Required tasks:
1. Copy word for word the part of the comments on "True signs of success" that begins with the words containing "I know what" and ends with "to do better!".
2. Rewrite the listing from its first line through the line containing "diseñado para niños", changing "piezas" to "bloques" and leaving all else untouched.

Extract provided:
▬▬▬▬▬▬▬▬▬▬

5 Responses to “True signs of success”

  1. JRL on December 20th, 2007 11:29 am

    Fantastic article! Since my journey of leaving the rat race began, this has been an issue that I’ve struggled with greatly.

    Much love for writing it.

    Cheers

  2. Paula on December 20th, 2007 12:49 pm

    I know what you mean!!! I often make a joke out of it rather than try to explain. I like idea of your lists, might try that myself.

    Love the site BTW!!!

  3. sally on December 20th, 2007 10:36 pm

    Hi JRL - thank you! I suspect many people struggle with this one, so the more we can support each other, the better.

    Actually, I had the opposite thing happen to me today, which was nice! Someone at work (I am temping at the moment) commented that I had an ‘aura of calm’ around me. So the positive side of dropping out *is* sometimes seen and envied!

    Hi Paula - making a joke out of it sounds like a great idea. I’m very bad at taking myself lightly, but it’s something I’d like to be able to do better!

  4. Brax on April 25th, 2008 2:59 pm

    Hi there

    It is so nice to know I am not alone and that I am also not mad. Had a high paid job in recruitment, hated it and quit not knowing what I was going to do. Strangley altho had just taken on larger mortgage just believed it would work out ok. Had a whole month off which was wonderful. Ended up temping. Then temping agency found me a new and very nice job - low paid but the people are lovely, I have no resposibility and its very relaxed. Job easy and takes little effort. Bonus is get taken all over world since company attitude is employees are more faithful if included in eg. Trade fayres etc. They are quite right! At same time have big ideas to start own soap making business a but its nice to do it at my own pace with no big rush. I do believe one day I will be better off but theres no rush and no pressure at work and I really can do with out the stress. Great Blog. Very inspiring. I shall visit often

  5. sally on April 25th, 2008 11:23 pm

    @ Brax: same here, nice to know I’m not alone either! I would also like to start my own business but - like you - am happy to take my time. Learning to live at a slower pace without stress is enough right now. Good luck in your life!

▬▬▬▬▬▬▬▬▬▬

Data records:
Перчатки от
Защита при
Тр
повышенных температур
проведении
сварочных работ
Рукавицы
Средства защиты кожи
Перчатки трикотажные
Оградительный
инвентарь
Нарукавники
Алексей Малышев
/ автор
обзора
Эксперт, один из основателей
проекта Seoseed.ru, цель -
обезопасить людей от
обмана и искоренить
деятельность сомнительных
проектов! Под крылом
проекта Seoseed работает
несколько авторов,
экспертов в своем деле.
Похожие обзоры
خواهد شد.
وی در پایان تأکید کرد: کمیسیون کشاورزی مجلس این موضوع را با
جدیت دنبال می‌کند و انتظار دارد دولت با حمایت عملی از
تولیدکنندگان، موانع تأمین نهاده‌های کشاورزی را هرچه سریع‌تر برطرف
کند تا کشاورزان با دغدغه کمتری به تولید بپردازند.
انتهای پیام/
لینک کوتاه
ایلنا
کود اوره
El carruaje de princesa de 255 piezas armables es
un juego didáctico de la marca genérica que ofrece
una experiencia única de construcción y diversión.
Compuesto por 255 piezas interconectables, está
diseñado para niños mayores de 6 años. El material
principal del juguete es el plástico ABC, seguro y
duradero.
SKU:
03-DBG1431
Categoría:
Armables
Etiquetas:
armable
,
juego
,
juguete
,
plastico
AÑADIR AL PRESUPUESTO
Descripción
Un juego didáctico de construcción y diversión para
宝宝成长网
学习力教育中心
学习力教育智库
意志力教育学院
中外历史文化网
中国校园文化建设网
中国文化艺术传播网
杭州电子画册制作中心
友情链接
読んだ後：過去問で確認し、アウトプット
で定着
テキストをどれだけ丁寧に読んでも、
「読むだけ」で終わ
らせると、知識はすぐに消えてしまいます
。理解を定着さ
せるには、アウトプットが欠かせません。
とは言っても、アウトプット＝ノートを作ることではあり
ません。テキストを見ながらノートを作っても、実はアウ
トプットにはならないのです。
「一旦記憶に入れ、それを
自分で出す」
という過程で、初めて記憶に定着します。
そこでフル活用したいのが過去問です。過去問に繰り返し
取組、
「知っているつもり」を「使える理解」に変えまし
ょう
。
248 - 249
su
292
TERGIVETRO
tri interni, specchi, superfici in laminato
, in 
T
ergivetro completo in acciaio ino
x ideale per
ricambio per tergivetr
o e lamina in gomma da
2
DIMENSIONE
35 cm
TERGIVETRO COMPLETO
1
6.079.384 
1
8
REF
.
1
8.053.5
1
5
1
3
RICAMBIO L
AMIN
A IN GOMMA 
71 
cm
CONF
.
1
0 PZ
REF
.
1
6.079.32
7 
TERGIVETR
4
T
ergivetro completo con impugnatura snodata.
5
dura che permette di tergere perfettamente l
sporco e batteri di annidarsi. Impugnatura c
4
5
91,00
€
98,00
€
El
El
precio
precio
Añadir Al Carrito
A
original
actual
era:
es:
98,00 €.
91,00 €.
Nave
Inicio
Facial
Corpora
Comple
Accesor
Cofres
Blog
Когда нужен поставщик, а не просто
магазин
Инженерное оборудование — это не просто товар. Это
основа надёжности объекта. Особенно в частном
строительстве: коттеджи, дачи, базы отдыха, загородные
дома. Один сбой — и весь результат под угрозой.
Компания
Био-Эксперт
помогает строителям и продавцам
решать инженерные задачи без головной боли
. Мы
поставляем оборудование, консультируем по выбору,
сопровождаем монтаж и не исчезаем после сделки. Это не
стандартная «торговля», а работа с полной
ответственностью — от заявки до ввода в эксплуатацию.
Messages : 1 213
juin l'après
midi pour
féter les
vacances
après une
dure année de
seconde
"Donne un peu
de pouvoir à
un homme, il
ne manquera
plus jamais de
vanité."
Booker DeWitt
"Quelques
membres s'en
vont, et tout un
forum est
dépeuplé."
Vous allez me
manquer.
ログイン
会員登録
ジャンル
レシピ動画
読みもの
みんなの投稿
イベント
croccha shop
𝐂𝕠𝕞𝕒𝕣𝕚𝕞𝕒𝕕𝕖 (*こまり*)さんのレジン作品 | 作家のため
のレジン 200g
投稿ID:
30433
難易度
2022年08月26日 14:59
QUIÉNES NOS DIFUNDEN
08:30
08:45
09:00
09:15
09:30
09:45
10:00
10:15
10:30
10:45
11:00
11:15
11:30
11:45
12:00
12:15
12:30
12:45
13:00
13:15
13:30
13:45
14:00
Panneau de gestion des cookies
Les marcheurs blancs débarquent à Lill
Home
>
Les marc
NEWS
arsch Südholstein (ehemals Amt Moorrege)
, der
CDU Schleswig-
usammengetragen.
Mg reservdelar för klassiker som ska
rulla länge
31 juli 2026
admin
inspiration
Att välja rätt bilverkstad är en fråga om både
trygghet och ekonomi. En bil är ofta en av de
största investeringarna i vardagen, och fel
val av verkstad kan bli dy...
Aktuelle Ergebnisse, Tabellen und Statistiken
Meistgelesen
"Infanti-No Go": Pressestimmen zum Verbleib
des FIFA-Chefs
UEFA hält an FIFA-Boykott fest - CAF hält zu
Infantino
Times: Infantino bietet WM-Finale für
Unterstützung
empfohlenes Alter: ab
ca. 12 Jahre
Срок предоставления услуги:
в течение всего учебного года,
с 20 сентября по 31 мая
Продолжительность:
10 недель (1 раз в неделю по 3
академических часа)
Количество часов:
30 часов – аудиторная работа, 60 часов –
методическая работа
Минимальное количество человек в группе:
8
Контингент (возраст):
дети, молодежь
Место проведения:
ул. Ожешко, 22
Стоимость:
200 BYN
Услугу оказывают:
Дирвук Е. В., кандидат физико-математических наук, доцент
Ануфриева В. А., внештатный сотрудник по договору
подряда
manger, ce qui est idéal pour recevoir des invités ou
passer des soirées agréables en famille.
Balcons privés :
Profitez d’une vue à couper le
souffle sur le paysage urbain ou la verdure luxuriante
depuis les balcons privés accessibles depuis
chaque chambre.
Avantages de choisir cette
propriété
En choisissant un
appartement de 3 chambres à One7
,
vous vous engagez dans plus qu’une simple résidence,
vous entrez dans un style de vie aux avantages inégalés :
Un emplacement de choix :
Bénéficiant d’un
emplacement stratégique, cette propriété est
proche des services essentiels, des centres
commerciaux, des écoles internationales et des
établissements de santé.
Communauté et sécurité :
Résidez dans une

▬▬▬▬▬▬▬▬▬▬

Answers to the exercises:
1.
I know what you mean!!! I often make a joke out of it rather than try to explain. I like idea of your lists, might try that myself.

    Love the site BTW!!!

  3. sally on December 20th, 2007 10:36 pm

    Hi JRL - thank you! I suspect many people struggle with this one, so the more we can support each other, the better.

    Actually, I had the opposite thing happen to me today, which was nice! Someone at work (I am temping at the moment) commented that I had an ‘aura of calm’ around me. So the positive side of dropping out *is* sometimes seen and envied!

    Hi Paula - making a joke out of it sounds like a great idea. I’m very bad at taking myself lightly, but it’s something I’d like to be able to do better!

2.
Перчатки от
Защита при
Тр
повышенных температур
проведении
сварочных работ
Рукавицы
Средства защиты кожи
Перчатки трикотажные
Оградительный
инвентарь
Нарукавники
Алексей Малышев
/ автор
обзора
Эксперт, один из основателей
проекта Seoseed.ru, цель -
обезопасить людей от
обмана и искоренить
деятельность сомнительных
проектов! Под крылом
проекта Seoseed работает
несколько авторов,
экспертов в своем деле.
Похожие обзоры
خواهد شد.
وی در پایان تأکید کرد: کمیسیون کشاورزی مجلس این موضوع را با
جدیت دنبال می‌کند و انتظار دارد دولت با حمایت عملی از
تولیدکنندگان، موانع تأمین نهاده‌های کشاورزی را هرچه سریع‌تر برطرف
کند تا کشاورزان با دغدغه کمتری به تولید بپردازند.
انتهای پیام/
لینک کوتاه
ایلنا
کود اوره
El carruaje de princesa de 255 bloques armables es
un juego didáctico de la marca genérica que ofrece
una experiencia única de construcción y diversión.
Compuesto por 255 bloques interconectables, está
diseñado para niños mayores de 6 años. El material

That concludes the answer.